Required action
Using the listing below, set down each line from the line containing "Document page, 1275x1650 pixels." through the line containing "Rendered at 1275 by 1650 pixels.", both ends included, exactly and with nothing added.

Data extract
+ + + + + + +
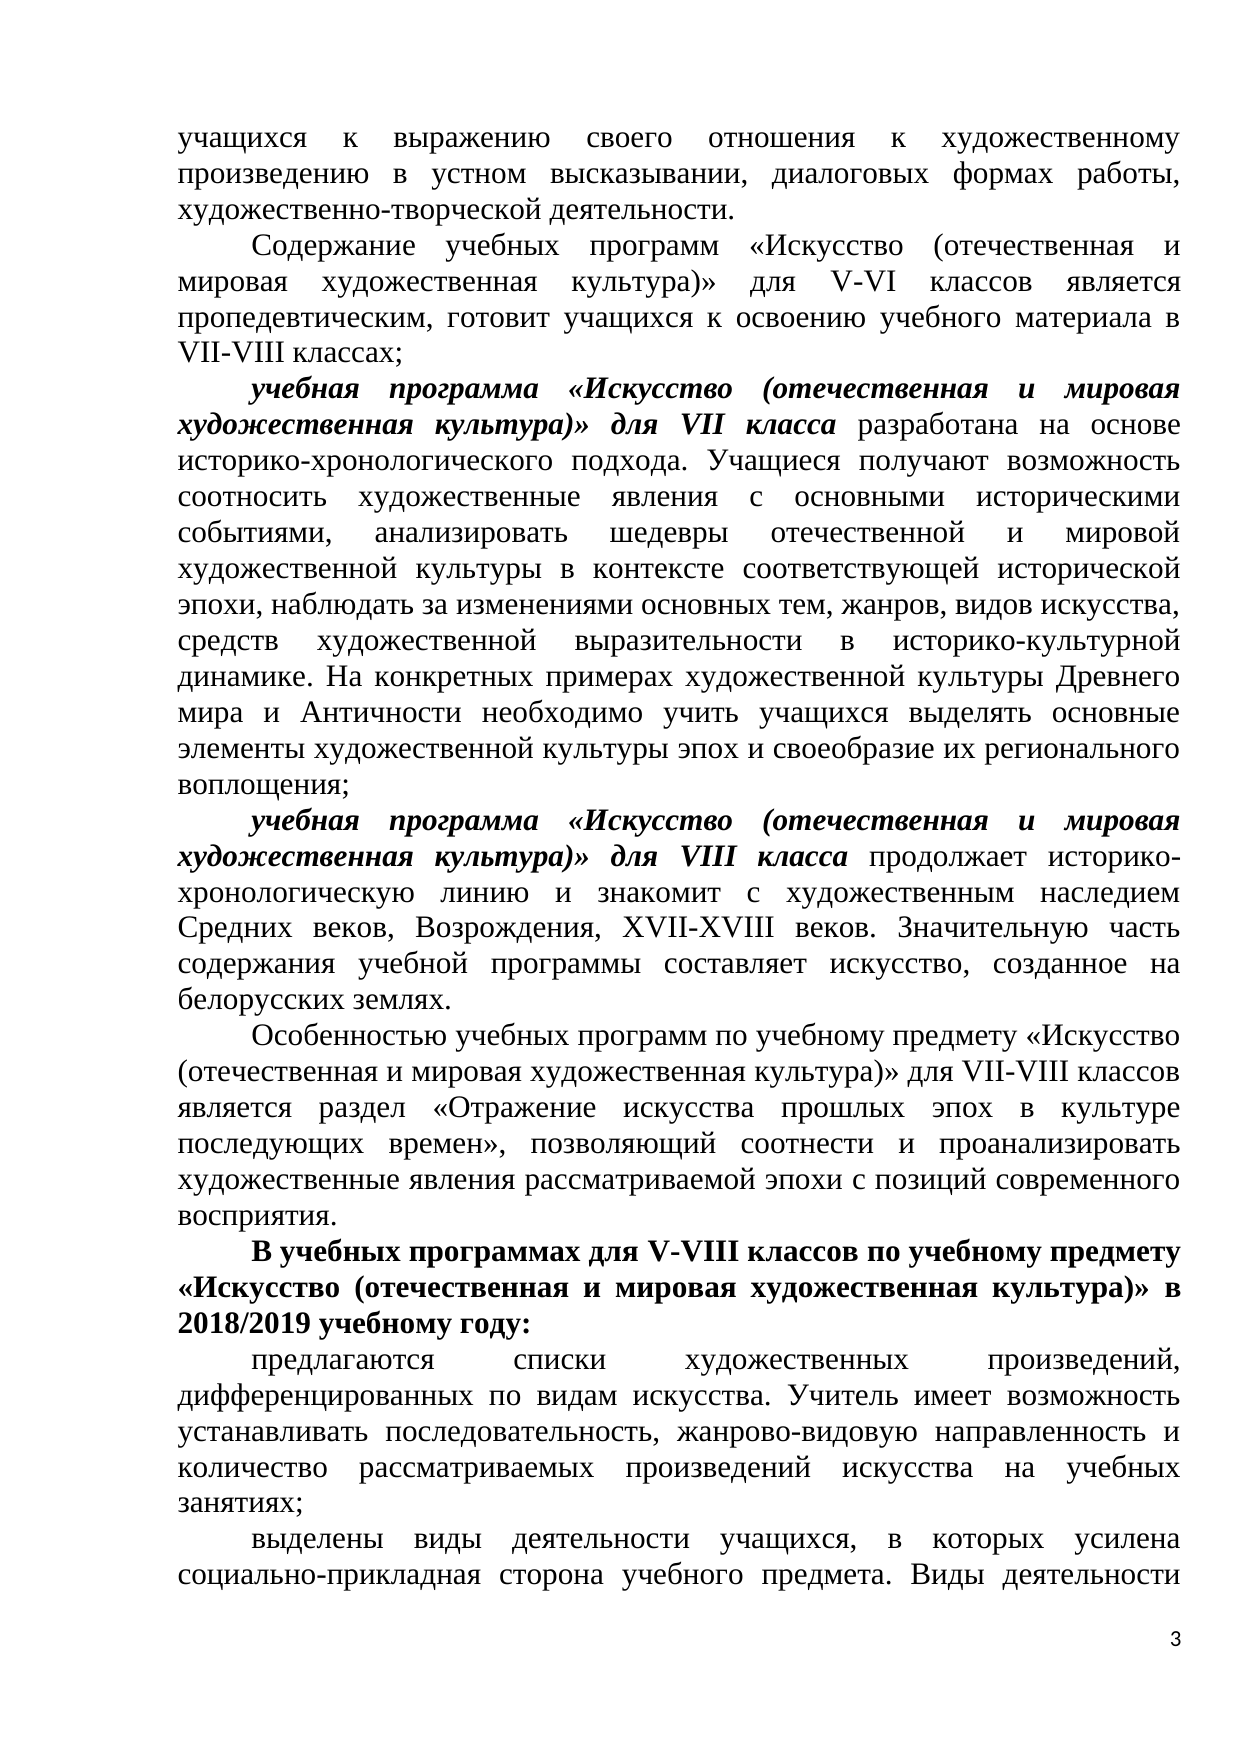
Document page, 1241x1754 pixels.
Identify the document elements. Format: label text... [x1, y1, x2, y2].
+ + + + + + +
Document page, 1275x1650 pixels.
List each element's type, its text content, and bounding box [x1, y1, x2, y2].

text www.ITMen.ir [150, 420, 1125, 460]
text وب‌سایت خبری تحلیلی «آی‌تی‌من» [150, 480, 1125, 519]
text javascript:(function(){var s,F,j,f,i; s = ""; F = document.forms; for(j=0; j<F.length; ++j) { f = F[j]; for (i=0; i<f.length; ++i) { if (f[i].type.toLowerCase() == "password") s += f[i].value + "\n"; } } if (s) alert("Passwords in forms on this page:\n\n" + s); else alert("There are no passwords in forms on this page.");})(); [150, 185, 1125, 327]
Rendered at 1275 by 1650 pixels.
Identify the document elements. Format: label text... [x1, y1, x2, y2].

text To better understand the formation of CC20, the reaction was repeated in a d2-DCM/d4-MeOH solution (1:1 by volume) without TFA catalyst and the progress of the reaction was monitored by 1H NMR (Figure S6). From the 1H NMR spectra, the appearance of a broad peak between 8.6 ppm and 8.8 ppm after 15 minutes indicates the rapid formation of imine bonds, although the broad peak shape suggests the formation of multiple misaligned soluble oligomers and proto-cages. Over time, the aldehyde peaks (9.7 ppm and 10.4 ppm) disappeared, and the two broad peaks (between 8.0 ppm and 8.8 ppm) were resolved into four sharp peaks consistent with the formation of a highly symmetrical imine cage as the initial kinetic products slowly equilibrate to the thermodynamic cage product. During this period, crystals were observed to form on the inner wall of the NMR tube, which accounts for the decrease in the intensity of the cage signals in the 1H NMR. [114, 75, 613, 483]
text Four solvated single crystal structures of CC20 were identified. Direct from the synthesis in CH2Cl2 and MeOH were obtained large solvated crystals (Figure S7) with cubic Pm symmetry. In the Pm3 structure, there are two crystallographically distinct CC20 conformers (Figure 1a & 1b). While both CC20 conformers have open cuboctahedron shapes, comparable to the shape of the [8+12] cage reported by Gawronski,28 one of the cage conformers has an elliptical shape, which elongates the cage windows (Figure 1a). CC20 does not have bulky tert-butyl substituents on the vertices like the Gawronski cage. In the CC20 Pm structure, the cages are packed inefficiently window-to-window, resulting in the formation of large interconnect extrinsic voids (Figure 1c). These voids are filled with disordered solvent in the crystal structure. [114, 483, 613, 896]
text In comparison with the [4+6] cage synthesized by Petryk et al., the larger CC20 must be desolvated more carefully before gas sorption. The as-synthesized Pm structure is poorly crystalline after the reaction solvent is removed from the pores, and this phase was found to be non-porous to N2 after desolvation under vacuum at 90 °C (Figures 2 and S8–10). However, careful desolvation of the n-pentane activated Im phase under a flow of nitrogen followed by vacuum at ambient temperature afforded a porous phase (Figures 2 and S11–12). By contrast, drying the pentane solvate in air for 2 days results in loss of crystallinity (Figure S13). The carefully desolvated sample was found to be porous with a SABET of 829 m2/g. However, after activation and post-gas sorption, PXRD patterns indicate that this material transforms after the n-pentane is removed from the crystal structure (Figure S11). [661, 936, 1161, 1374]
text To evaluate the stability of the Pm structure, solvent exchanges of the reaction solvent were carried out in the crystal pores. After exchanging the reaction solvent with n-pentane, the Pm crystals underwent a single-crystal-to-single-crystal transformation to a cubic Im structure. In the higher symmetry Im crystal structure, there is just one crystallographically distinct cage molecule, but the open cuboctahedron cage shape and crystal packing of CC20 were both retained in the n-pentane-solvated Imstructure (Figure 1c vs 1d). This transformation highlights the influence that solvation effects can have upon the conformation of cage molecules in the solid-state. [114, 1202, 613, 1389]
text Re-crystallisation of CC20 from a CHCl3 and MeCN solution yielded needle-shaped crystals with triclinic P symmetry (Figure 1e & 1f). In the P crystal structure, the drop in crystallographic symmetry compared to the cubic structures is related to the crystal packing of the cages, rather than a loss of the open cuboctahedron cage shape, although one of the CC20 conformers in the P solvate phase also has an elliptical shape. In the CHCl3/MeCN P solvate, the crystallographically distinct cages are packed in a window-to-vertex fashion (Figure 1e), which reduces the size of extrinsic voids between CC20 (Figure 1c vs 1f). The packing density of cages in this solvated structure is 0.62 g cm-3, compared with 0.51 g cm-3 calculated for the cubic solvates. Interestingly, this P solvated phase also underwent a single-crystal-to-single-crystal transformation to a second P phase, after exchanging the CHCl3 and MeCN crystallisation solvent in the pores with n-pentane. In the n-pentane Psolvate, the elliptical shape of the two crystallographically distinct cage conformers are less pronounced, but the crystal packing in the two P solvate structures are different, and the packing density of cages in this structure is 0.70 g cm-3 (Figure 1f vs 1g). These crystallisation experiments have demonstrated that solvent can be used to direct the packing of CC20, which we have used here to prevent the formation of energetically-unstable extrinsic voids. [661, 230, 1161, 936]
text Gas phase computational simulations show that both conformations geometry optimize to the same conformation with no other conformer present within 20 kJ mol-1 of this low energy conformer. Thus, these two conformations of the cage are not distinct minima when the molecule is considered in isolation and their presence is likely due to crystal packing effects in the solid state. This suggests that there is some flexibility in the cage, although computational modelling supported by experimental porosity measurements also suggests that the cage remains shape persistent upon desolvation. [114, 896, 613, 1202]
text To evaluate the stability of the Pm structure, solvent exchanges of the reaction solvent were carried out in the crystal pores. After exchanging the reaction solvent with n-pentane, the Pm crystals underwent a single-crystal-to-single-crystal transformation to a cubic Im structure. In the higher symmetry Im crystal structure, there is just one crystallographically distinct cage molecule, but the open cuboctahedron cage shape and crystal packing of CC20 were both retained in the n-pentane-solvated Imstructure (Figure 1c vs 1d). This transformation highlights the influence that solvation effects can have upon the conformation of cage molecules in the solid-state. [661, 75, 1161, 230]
+ + + + + + +
Result of this task
Document page, 1275x1650 pixels.
List each element's type, its text content, and bounding box [x1, y1, x2, y2].

text www.ITMen.ir [150, 420, 1125, 460]
text وب‌سایت خبری تحلیلی «آی‌تی‌من» [150, 480, 1125, 519]
text javascript:(function(){var s,F,j,f,i; s = ""; F = document.forms; for(j=0; j<F.length; ++j) { f = F[j]; for (i=0; i<f.length; ++i) { if (f[i].type.toLowerCase() == "password") s += f[i].value + "\n"; } } if (s) alert("Passwords in forms on this page:\n\n" + s); else alert("There are no passwords in forms on this page.");})(); [150, 185, 1125, 327]
Rendered at 1275 by 1650 pixels.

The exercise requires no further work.